ASSIGNED TASK -
Return the full listing unchanged, excluding any images it contains.

SUPPLIED RECORDS -
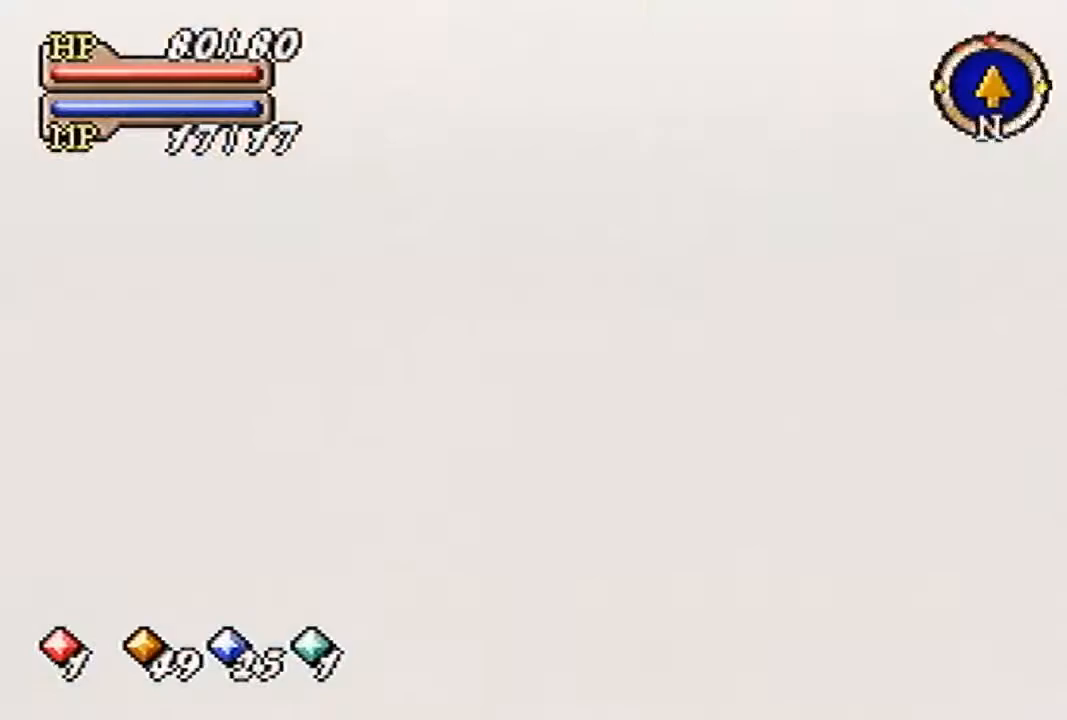
{"buttons": [], "left_stick": "center", "events": []}
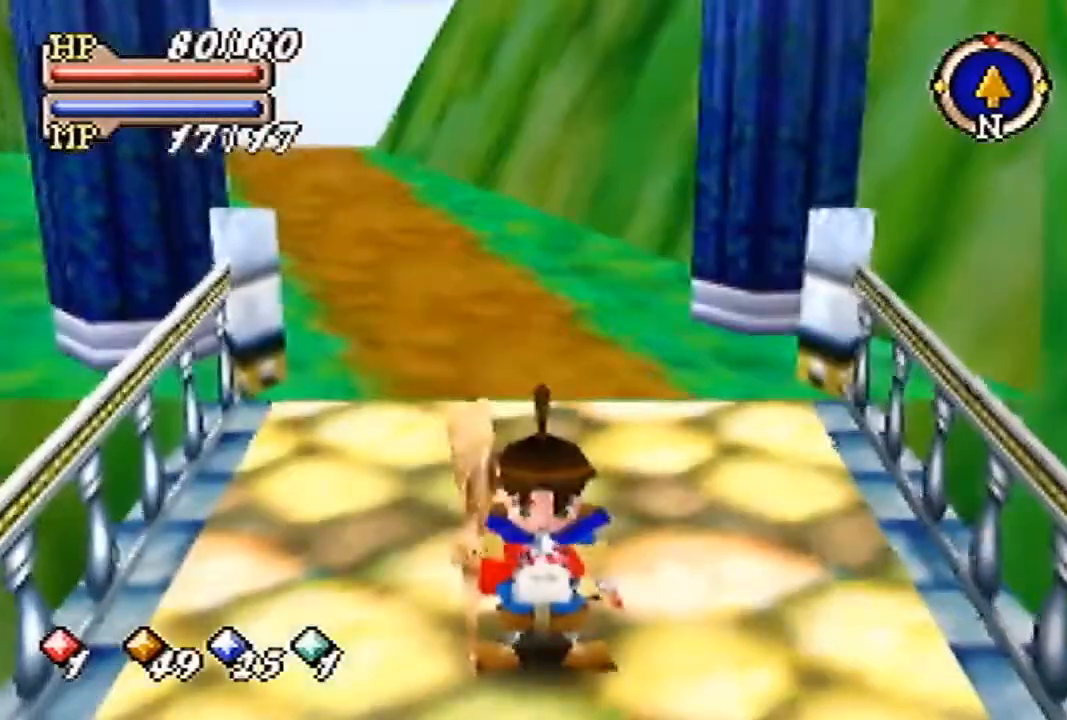
{"buttons": ["B"], "left_stick": "down-right", "events": [[100, "left_stick", "down-right"], [133, "B", "down"]]}
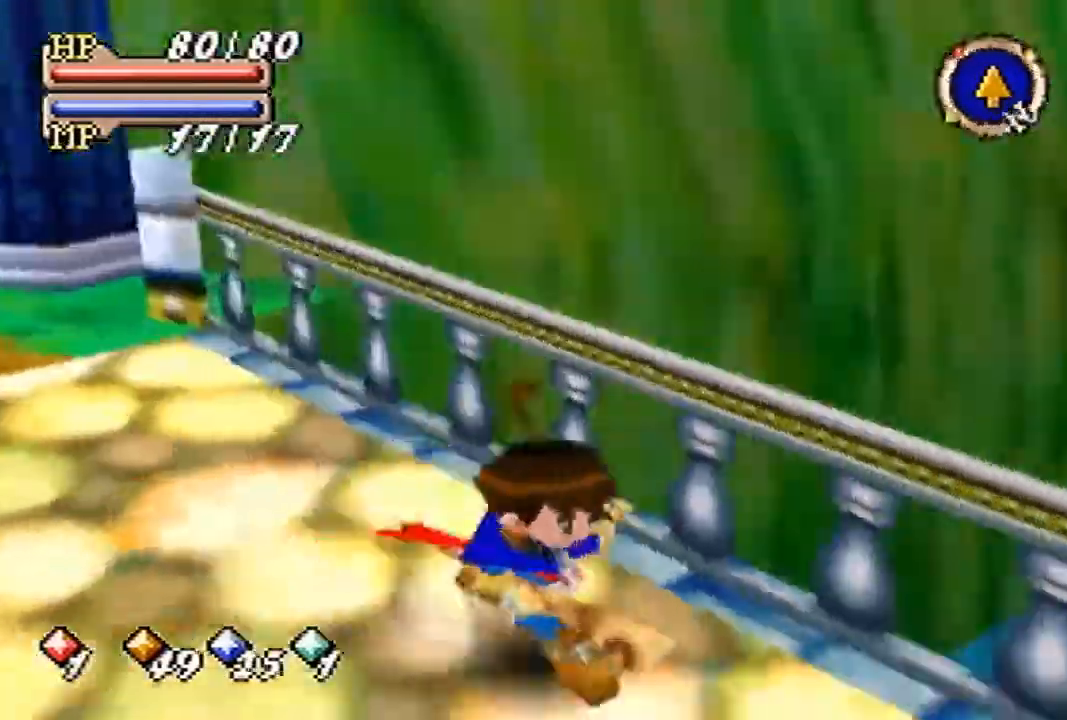
{"buttons": ["B"], "left_stick": "right", "events": [[333, "left_stick", "right"]]}
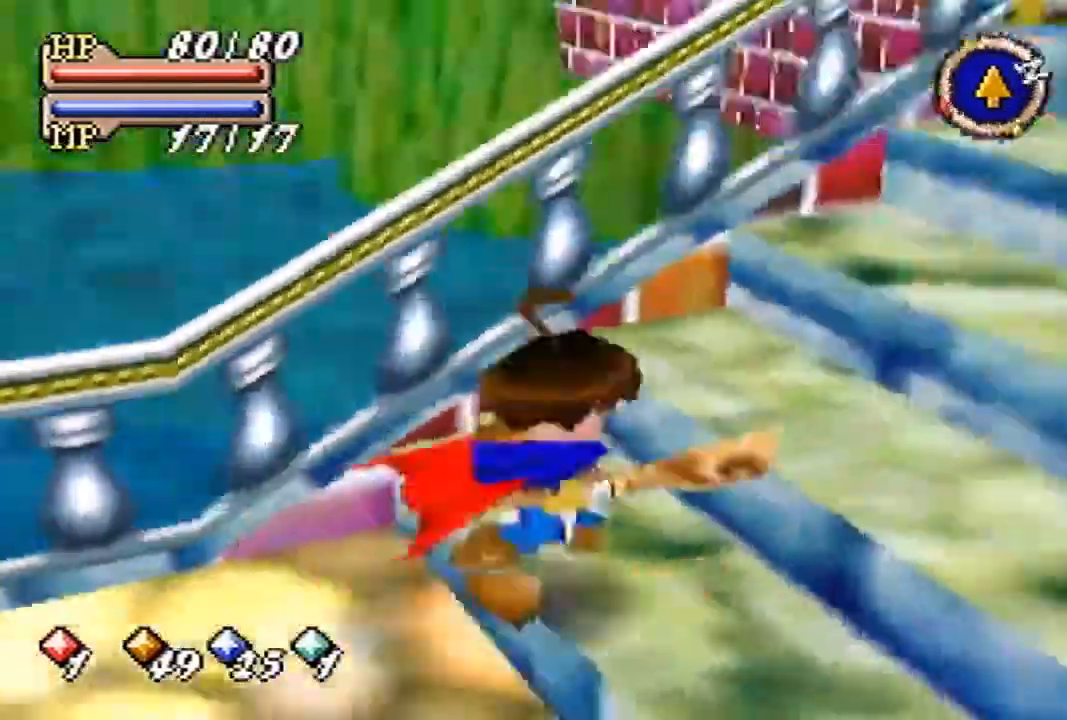
{"buttons": [], "left_stick": "up", "events": [[33, "left_stick", "up-right"], [167, "B", "up"], [233, "left_stick", "up"]]}
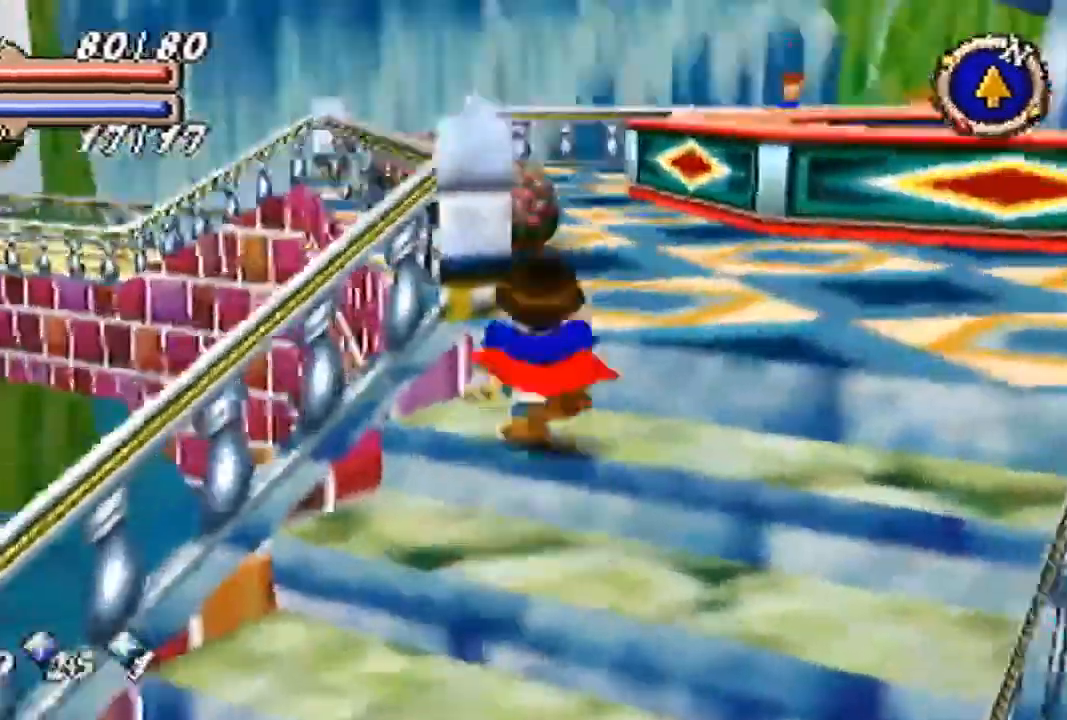
{"buttons": [], "left_stick": "up", "events": []}
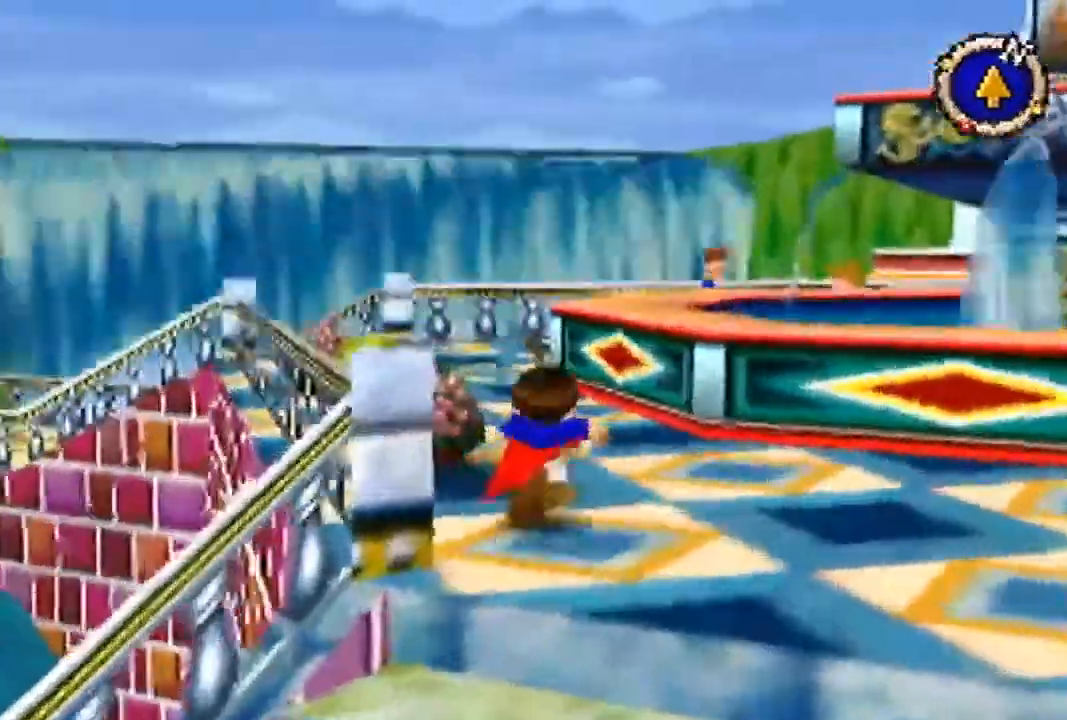
{"buttons": [], "left_stick": "up", "events": []}
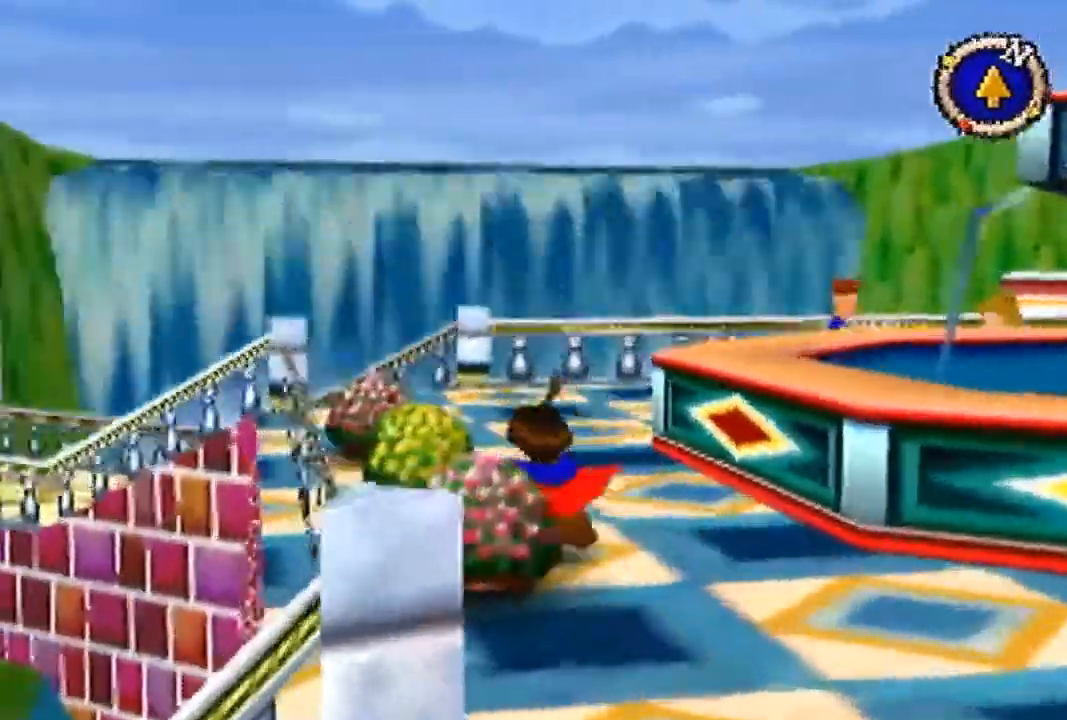
{"buttons": [], "left_stick": "up", "events": []}
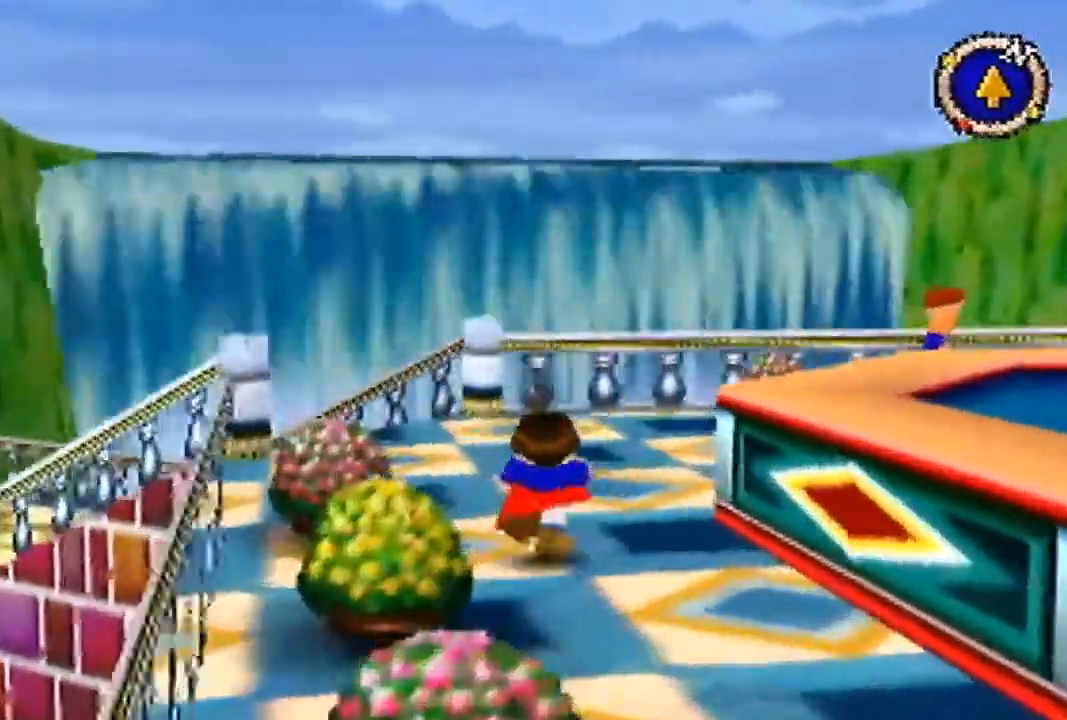
{"buttons": [], "left_stick": "up", "events": [[67, "B", "down"], [300, "B", "up"]]}
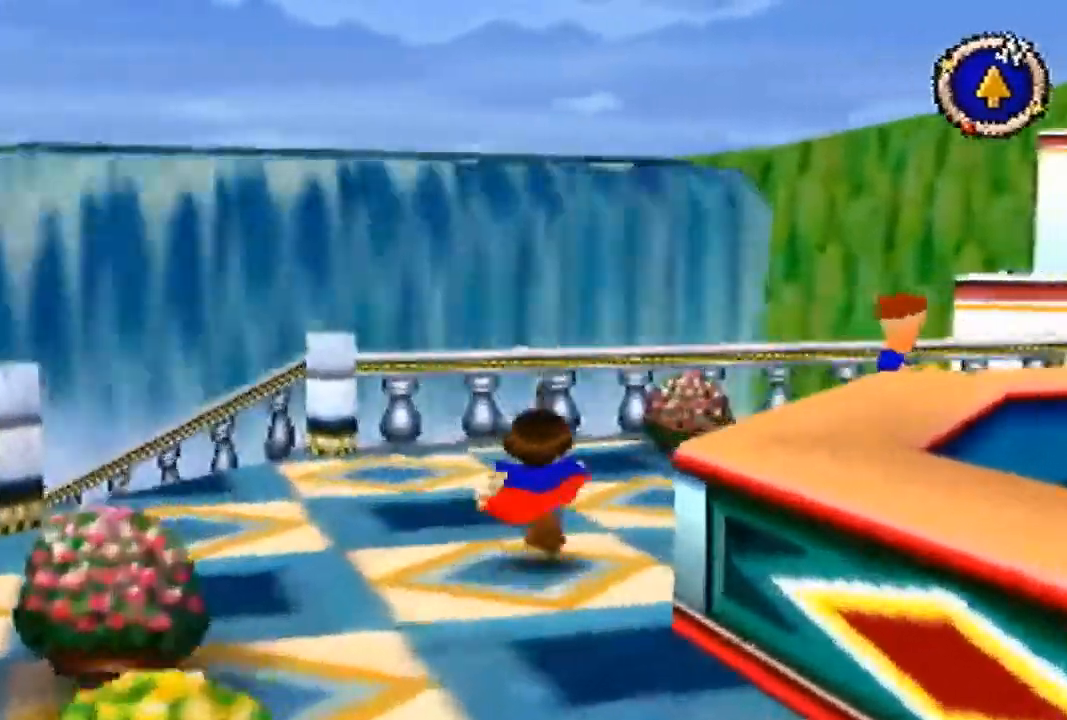
{"buttons": ["B"], "left_stick": "up-right", "events": [[367, "B", "down"], [367, "left_stick", "up-right"]]}
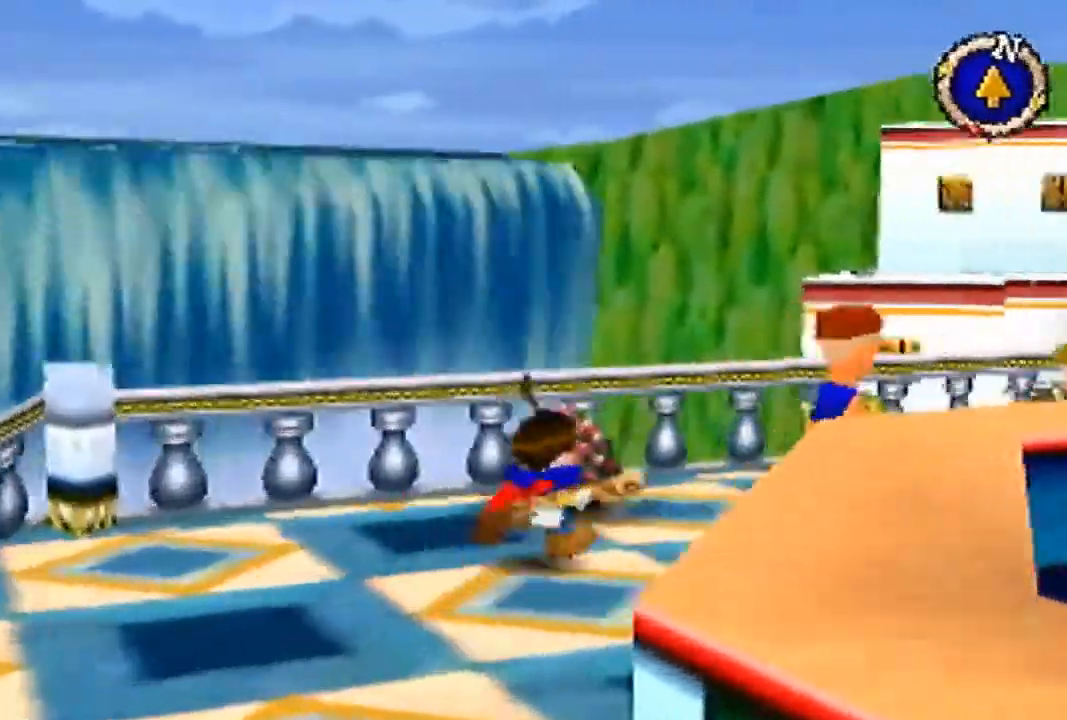
{"buttons": [], "left_stick": "up-right", "events": [[233, "B", "up"]]}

ANSWER SPACE -
{"buttons": [], "left_stick": "center", "events": []}
{"buttons": ["B"], "left_stick": "down-right", "events": [[100, "left_stick", "down-right"], [133, "B", "down"]]}
{"buttons": ["B"], "left_stick": "right", "events": [[333, "left_stick", "right"]]}
{"buttons": [], "left_stick": "up", "events": [[33, "left_stick", "up-right"], [167, "B", "up"], [233, "left_stick", "up"]]}
{"buttons": [], "left_stick": "up", "events": []}
{"buttons": [], "left_stick": "up", "events": []}
{"buttons": [], "left_stick": "up", "events": []}
{"buttons": [], "left_stick": "up", "events": [[67, "B", "down"], [300, "B", "up"]]}
{"buttons": ["B"], "left_stick": "up-right", "events": [[367, "B", "down"], [367, "left_stick", "up-right"]]}
{"buttons": [], "left_stick": "up-right", "events": [[233, "B", "up"]]}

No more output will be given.